Perata's profligate spending, meanwhile, raises questions as to how he expects to win this November. "It really does make one wonder what he plans to do," Kaplan said.

Is Perata simply running an inept campaign? Or is he going to rely heavily on so-called "independent expenditure" committees or political committees that he controls to help him win election. If so, then he's effectively planning to wage an illegal campaign. It is unlawful under city and state law for a candidate to coordinate with independent committees to win election. It's also illegal under city and state law for a candidate to use a political committee he controls — beyond his own campaign committee — to get elected.
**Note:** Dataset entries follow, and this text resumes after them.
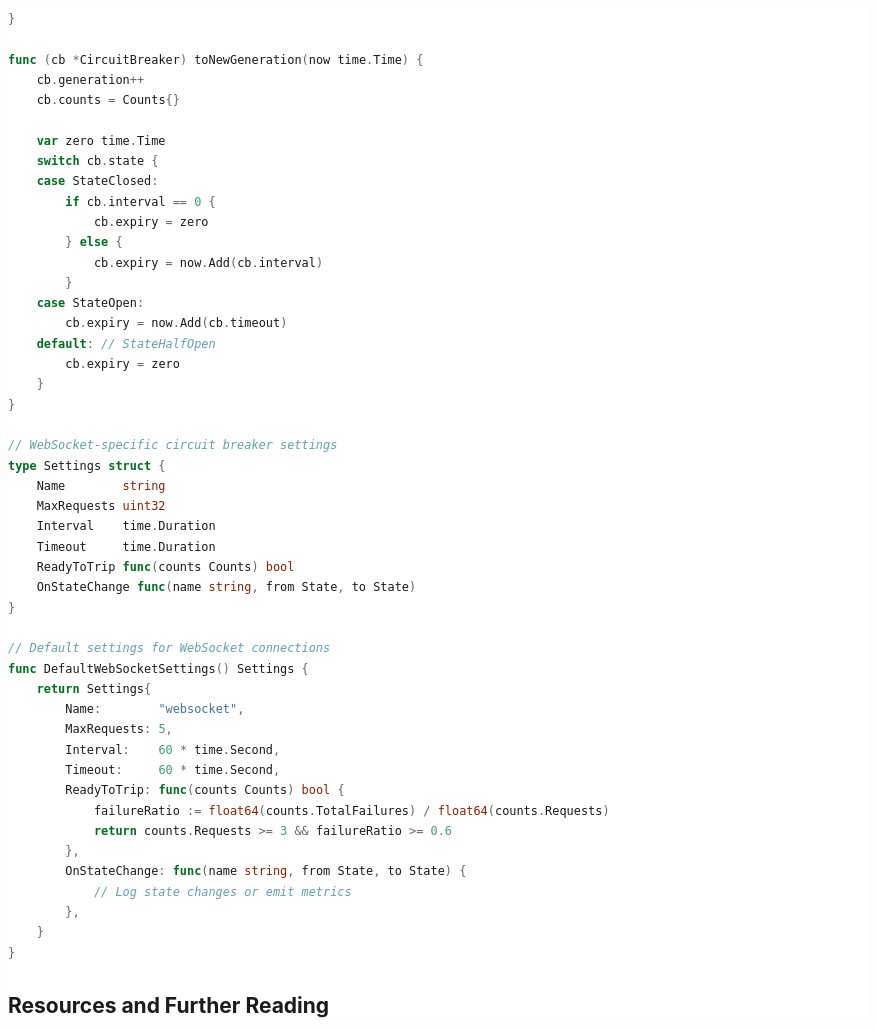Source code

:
 ```go
}

func (cb *CircuitBreaker) toNewGeneration(now time.Time) {
    cb.generation++
    cb.counts = Counts{}

    var zero time.Time
    switch cb.state {
    case StateClosed:
        if cb.interval == 0 {
            cb.expiry = zero
        } else {
            cb.expiry = now.Add(cb.interval)
        }
    case StateOpen:
        cb.expiry = now.Add(cb.timeout)
    default: // StateHalfOpen
        cb.expiry = zero
    }
}

// WebSocket-specific circuit breaker settings
type Settings struct {
    Name        string
    MaxRequests uint32
    Interval    time.Duration
    Timeout     time.Duration
    ReadyToTrip func(counts Counts) bool
    OnStateChange func(name string, from State, to State)
}

// Default settings for WebSocket connections
func DefaultWebSocketSettings() Settings {
    return Settings{
        Name:        "websocket",
        MaxRequests: 5,
        Interval:    60 * time.Second,
        Timeout:     60 * time.Second,
        ReadyToTrip: func(counts Counts) bool {
            failureRatio := float64(counts.TotalFailures) / float64(counts.Requests)
            return counts.Requests >= 3 && failureRatio >= 0.6
        },
        OnStateChange: func(name string, from State, to State) {
            // Log state changes or emit metrics
        },
    }
}
```

## Resources and Further Reading
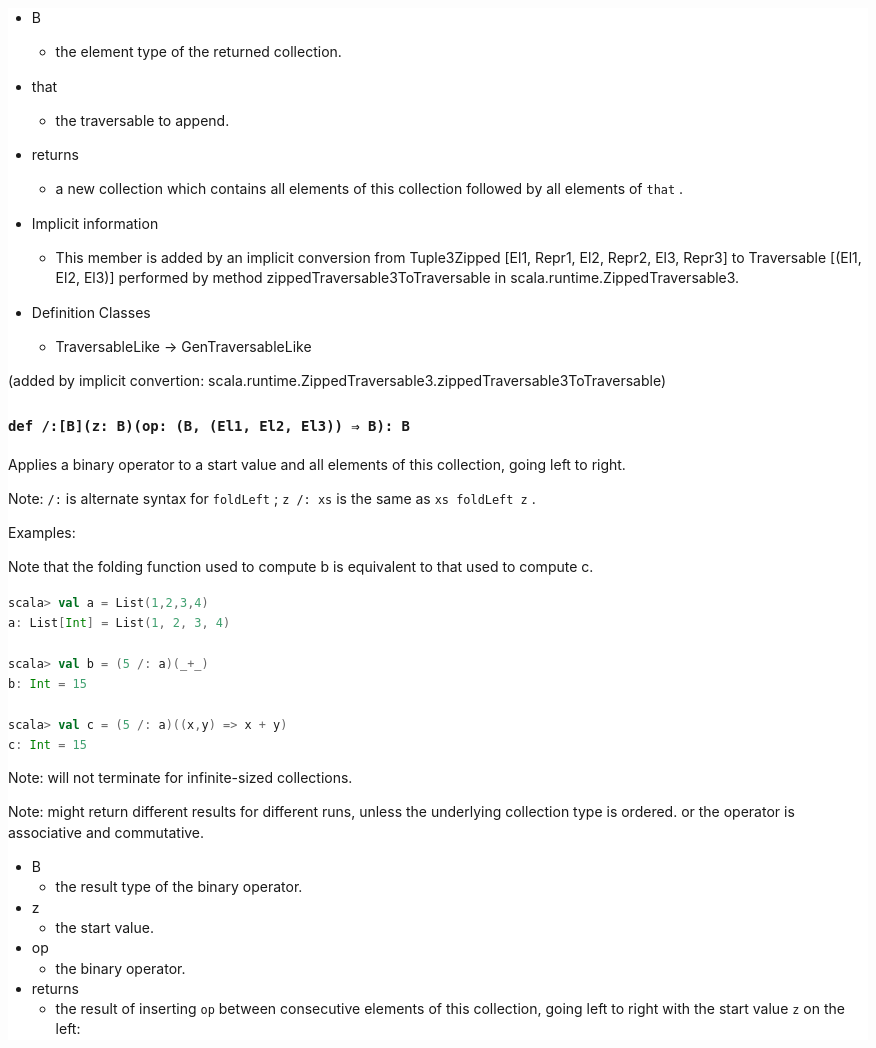 * B
  * the element type of the returned collection.
* that
  * the traversable to append.
* returns
  * a new collection which contains all elements of this collection followed by
    all elements of `that` .

* Implicit information
  * This member is added by an implicit conversion from Tuple3Zipped [El1, Repr1,
    El2, Repr2, El3, Repr3] to Traversable [(El1, El2, El3)] performed by method
    zippedTraversable3ToTraversable in scala.runtime.ZippedTraversable3.
* Definition Classes
  * TraversableLike → GenTraversableLike

(added by implicit convertion: scala.runtime.ZippedTraversable3.zippedTraversable3ToTraversable)


### `def /:[B](z: B)(op: (B, (El1, El2, El3)) ⇒ B): B`                       ###

Applies a binary operator to a start value and all elements of this collection,
going left to right.

Note: `/:` is alternate syntax for `foldLeft` ; `z /: xs` is the same as
 `xs foldLeft z` .

Examples:

Note that the folding function used to compute b is equivalent to that used to
compute c.

```scala
scala> val a = List(1,2,3,4)
a: List[Int] = List(1, 2, 3, 4)

scala> val b = (5 /: a)(_+_)
b: Int = 15

scala> val c = (5 /: a)((x,y) => x + y)
c: Int = 15
```

Note: will not terminate for infinite-sized collections.

Note: might return different results for different runs, unless the underlying
collection type is ordered. or the operator is associative and commutative.

* B
  * the result type of the binary operator.
* z
  * the start value.
* op
  * the binary operator.
* returns
  * the result of inserting `op` between consecutive elements of this
    collection, going left to right with the start value `z` on the left:
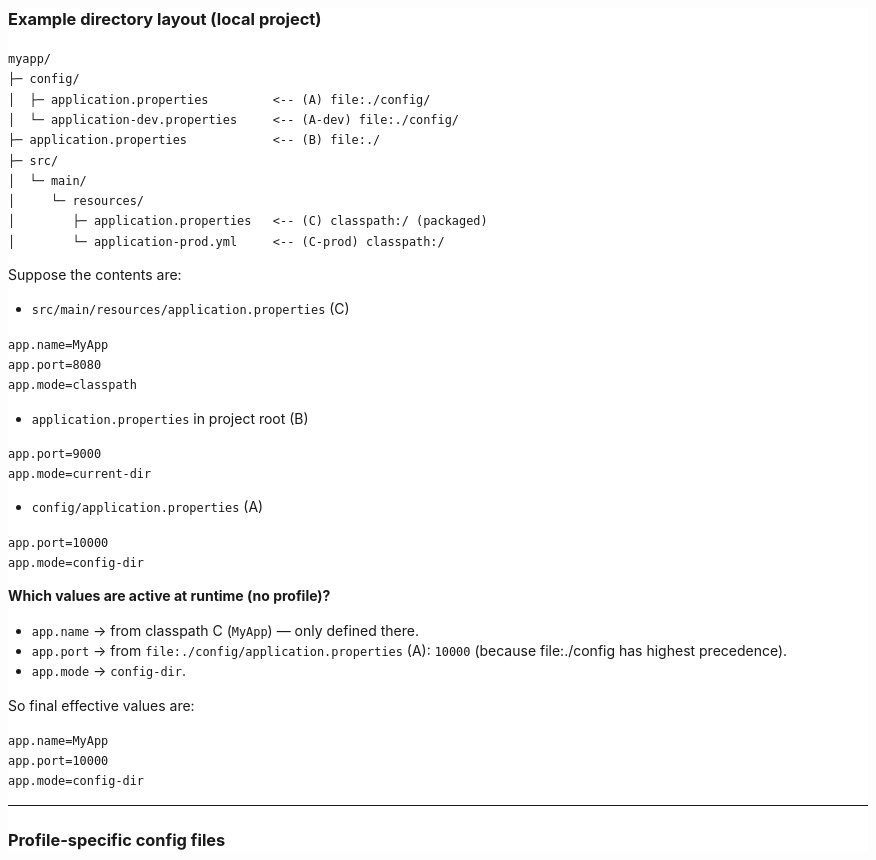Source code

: ### Example directory layout (local project)

```
myapp/
├─ config/
│  ├─ application.properties         <-- (A) file:./config/
│  └─ application-dev.properties     <-- (A-dev) file:./config/
├─ application.properties            <-- (B) file:./
├─ src/
│  └─ main/
│     └─ resources/
│        ├─ application.properties   <-- (C) classpath:/ (packaged)
│        └─ application-prod.yml     <-- (C-prod) classpath:/
```

Suppose the contents are:

- `src/main/resources/application.properties` (C)

```
app.name=MyApp
app.port=8080
app.mode=classpath
```

- `application.properties` in project root (B)

```
app.port=9000
app.mode=current-dir
```

- `config/application.properties` (A)

```
app.port=10000
app.mode=config-dir
```

**Which values are active at runtime (no profile)?**

- `app.name` → from classpath C (`MyApp`) — only defined there.
- `app.port` → from `file:./config/application.properties` (A): `10000` (because file:./config has highest precedence).
- `app.mode` → `config-dir`.

So final effective values are:

```
app.name=MyApp
app.port=10000
app.mode=config-dir
```

---

### Profile-specific config files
As this newspaper has previously reported, Perata's use of his cancer-research ballot measure committee, Hope 2010, has already raised questions as to whether he's using that account to help him win the mayor's office (see "The Cancer in the Oakland Mayor's Race," 2/10/2010). Perata houses both the Hope 2010 campaign and his mayoral campaign in the same Oakland headquarters and he's using several of the same political consultants on both campaigns.

Perata's campaign manager Larry Tramutola did not return a phone call seeking comment for this story, but the former senator has previously maintained that he keeps the two campaigns separate. However, his continued use of the Hope 2010 account is raising more eyebrows in Oakland because he recently decided to postpone his statewide cancer-research initiative until November 2012. That means he's spending tens of thousands of dollars on consultants now (who also happen to work on his mayoral campaign) for a measure that won't go to voters for more than two years.

Perata also recently received help from a shadowy new Sacramento group — Coalition for a Safer California — that has close ties to him. The group used prison guards' union money to blanket Oakland with mailers criticizing Kaplan and Quan after they advocated for Oakland police officers to begin paying part of their pensions. "There's no way you can run for mayor of Oakland without doing mailers this fall, and that means his mailers are going be coming from other committees," Quan said of Perata. "And he's obviously using his cancer committee staffers for his mayoral campaign. It's sort of a blatant, spit-in-your face violation of all the campaign laws."

There's also the possibility that Perata merely plans to violate the city's campaign expenditure cap. If so, he might be the first, according to Dan Purnell, the longtime executive director of the Oakland Public Ethics Commission. The reason appears to be simple — the fines are costly. Violators of the city-imposed cap can be fined up to three times the amount they overspend, Purnell said. That means if Perata spends $50,000 more than the cap, he could be fined $150,000.

Finally, it should be noted that Perata has already raised more money than the expenditure limit. He's raised at least $416,000 in his mayoral bid — when counting both this year and last year. However, there is no cap on how much money he can raise. As a result, he's free to solicit as many contributions as he wants, but he won't be able to spend them on getting elected mayor this year. He will, however, be able to use the money for political expenses after the election, such as expensive trips, stays at posh hotels, and dining at fine restaurants.

In other words, if Perata tells you he needs a contribution to help him get elected this November, he's lying. He's already raised more than enough money and he can't legally spend what you give him on this year's election. However, if you want to help him live large once he's mayor, then by all means, cut him a check.